* **TEXTAUSZUG**
• • • • •

Nach Ministeriums-Anzeige: Tourismusverband MV droht Insolvenz
Eine Anzeige des Wirtschaftsministeriums hat den Landestourismusverband in Mecklenburg-Vorpommern in eine Schieflage gebracht. Dem Verband mit seinen rund 45 Mitarbeitern droht offenbar die Insolvenz.
Die Lage für den Spitzenverband der Vorzeigebranche spitzt sich zu. In der vergangenen Woche wurde bekannt, dass das Ministerium die Spitze des Tourismusverbandes wegen des Verdachts des Subventionsbetrugs angezeigt hat. Jetzt kommt raus: Das Ministerium hat auch den Geldhahn zugedreht. Dem Tourismusverband droht die Insolvenz. Das haben dem NDR mehrere Quellen bestätigt. Der Verband finanziert sich bisher nahezu komplett aus der Landeskasse. Fast sechs Millionen Euro gibt das Wirtschaftsministerium laut öffentlichem Wirtschaftsplan pro Jahr. Das Geld fließt in Marketing, allerlei Sonderprojekte, auf die auch das Land immer wieder verweist, und wird für das Personal verwendet.

• • • • •

* **VORLIEGENDE DATEN**

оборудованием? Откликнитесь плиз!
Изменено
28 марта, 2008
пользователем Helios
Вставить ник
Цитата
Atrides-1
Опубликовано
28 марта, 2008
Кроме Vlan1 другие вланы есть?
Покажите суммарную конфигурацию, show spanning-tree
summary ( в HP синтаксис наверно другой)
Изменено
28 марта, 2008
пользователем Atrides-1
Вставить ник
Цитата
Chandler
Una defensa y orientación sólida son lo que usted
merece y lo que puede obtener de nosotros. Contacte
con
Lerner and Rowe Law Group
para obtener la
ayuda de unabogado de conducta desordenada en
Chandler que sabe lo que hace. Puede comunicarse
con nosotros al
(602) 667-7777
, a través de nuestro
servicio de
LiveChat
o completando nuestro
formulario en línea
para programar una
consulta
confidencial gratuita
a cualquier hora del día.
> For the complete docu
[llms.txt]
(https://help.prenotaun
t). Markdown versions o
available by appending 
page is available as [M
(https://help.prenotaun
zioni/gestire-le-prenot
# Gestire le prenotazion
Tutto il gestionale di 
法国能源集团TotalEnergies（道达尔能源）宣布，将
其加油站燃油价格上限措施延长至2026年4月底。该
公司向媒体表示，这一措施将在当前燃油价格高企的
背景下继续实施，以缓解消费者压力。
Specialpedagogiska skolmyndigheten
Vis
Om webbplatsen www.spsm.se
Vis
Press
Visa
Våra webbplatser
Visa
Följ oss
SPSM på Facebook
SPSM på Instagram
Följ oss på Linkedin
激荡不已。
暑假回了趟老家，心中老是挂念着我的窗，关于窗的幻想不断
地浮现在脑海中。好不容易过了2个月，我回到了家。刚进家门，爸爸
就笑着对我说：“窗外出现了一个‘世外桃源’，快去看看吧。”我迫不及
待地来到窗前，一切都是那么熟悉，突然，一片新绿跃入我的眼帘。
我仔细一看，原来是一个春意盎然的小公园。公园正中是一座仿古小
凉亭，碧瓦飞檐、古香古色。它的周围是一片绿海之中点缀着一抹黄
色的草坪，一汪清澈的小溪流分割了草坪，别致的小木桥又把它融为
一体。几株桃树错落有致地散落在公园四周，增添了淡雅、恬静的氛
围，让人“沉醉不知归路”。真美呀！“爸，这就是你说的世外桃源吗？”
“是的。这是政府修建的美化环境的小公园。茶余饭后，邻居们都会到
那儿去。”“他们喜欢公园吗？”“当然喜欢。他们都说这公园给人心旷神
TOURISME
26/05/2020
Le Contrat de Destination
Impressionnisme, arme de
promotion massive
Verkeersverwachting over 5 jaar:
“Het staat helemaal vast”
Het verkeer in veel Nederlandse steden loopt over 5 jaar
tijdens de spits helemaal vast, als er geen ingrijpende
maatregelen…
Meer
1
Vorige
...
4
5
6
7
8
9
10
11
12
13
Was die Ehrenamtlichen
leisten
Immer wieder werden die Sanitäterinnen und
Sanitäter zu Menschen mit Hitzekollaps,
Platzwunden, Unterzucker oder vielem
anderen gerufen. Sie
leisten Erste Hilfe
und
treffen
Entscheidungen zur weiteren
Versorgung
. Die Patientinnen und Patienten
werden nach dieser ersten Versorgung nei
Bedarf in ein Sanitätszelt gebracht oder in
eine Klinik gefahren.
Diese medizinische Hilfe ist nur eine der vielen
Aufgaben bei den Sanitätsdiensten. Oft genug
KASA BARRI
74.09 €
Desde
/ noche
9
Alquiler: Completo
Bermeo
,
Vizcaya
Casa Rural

• • • • •

* **AUFGABENSTELLUNG**
**1.** Wie viel Geld gibt das Wirtschaftsministerium dem Verband laut dem Text zum Tourismusverband pro Jahr?
**2.** Übersetze den Satz „Der Verband finanziert sich bisher nahezu komplett aus der Landeskasse.“ aus dem Text zum Tourismusverband ins Englische.
**3.** Führe den Text zum Tourismusverband nach seinem letzten Satz weiter.
Die Datensätze haben nichts mit dem Text zum Tourismusverband zu tun.

* **ANTWORTEN JE AUFGABE**
**1.** Fast sechs Millionen Euro pro Jahr, laut öffentlichem Wirtschaftsplan.

**2.** So far, the association has been financed almost entirely from the state treasury.

**3.**
Ministerium findet Unstimmigkeiten
Die Gehälter und Sozialabgaben der rund 45 Beschäftigten können Ende des Monats noch ausgezahlt werden. Danach aber sind die Kassen offenbar leer. Der Verband, der keine GmbH, sondern ein Verein ist, stünde vor der Insolvenz. Das Wirtschaftsministerium erklärte bisher lediglich, man habe die Bücher und Abrechnungen des Verbandes geprüft und Unstimmigkeiten gefunden. Nach den Bestimmungen des Subventionsgesetzes müsse ein Verdacht gemeldet werden. Mit dieser "Tiefenprüfung" hatte der Staatssekretär im Wirtschaftsministerium, Jochen Schulte (SPD), über die landeseigene Gesellschaft für Struktur- und Arbeitsmarktentwicklung (GSA) die Wirtschaftsprüfer der Kanzlei Hardt & Ketelsen aus seiner Heimatstadt Rostock beauftragt.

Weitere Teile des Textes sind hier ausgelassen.